[Kısa görev 1]: Aşağıda yer alan bitki örneklerine ait kayıtların bütün satırlarını, hiçbir değişiklik yapmadan aynen yazın.

[Alıntı metin]:

Bu soruya verebileceğim bilimsel bir cevap yok. Cevabım öznel ve daha çok inançla alakalı :-) Ama doğruluğundan emin olduğum bir inanç :-) Zaten sırf bu, tüm evren'i, evrenleri, her şeyi (evrim dahil) mantıklı ve tutarlı, birbiri ile içiçe kılmaya yetiyor.
peki, teşekkürler :)
ve bu açıklamalar bana yeni başlıklar açtırmama sebep oluyor :)
15 gün sonra
Farklı fizik kuralları işlyor olabilir. Şöyle ki; evrenin uzak bir köşesindeki kara madde oranı daha farklı olabilir. Bu da o bölgede şu anki çekim kanunlarının geçerli olmayacağı anlamına gelir. Öyle bir bölge varsa o bölgede gezegenler, yıldızlar ve galaksiler olmayacaktır.
14 gün sonra
Aslında işliyorda. Karadelikler fiziği kurallarını altüst ediyor. Karadeliklerde zaman durur ve kütle sonsuzlaşır. Olaylar olaylar..

[Kısa görev 2]: Alıntı metne göre karadeliklerde zaman ve kütle nasıl davranır?

[Girdi verileri]:
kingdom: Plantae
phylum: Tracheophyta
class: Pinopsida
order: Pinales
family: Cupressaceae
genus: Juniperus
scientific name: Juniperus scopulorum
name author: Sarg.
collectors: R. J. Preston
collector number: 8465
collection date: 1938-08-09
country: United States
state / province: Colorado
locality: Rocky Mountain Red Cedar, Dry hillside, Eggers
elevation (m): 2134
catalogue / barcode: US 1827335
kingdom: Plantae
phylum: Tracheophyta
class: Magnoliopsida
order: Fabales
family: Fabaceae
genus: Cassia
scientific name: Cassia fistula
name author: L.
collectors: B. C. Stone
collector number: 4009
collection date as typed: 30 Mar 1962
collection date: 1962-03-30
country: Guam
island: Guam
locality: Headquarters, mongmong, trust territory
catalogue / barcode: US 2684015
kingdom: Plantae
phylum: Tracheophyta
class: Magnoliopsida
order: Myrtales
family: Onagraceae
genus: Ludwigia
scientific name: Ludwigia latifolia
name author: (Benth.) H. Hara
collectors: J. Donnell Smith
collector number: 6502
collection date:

[Nihai cevap 1]:
kingdom: Plantae
phylum: Tracheophyta
class: Pinopsida
order: Pinales
family: Cupressaceae
genus: Juniperus
scientific name: Juniperus scopulorum
name author: Sarg.
collectors: R. J. Preston
collector number: 8465
collection date: 1938-08-09
country: United States
state / province: Colorado
locality: Rocky Mountain Red Cedar, Dry hillside, Eggers
elevation (m): 2134
catalogue / barcode: US 1827335
kingdom: Plantae
phylum: Tracheophyta
class: Magnoliopsida
order: Fabales
family: Fabaceae
genus: Cassia
scientific name: Cassia fistula
name author: L.
collectors: B. C. Stone
collector number: 4009
collection date as typed: 30 Mar 1962
collection date: 1962-03-30
country: Guam
island: Guam
locality: Headquarters, mongmong, trust territory
catalogue / barcode: US 2684015
kingdom: Plantae
phylum: Tracheophyta
class: Magnoliopsida
order: Myrtales
family: Onagraceae
genus: Ludwigia
scientific name: Ludwigia latifolia
name author: (Benth.) H. Hara
collectors: J. Donnell Smith
collector number: 6502
collection date:

[Nihai cevap 2]: Karadeliklerde zaman durur ve kütle sonsuzlaşır.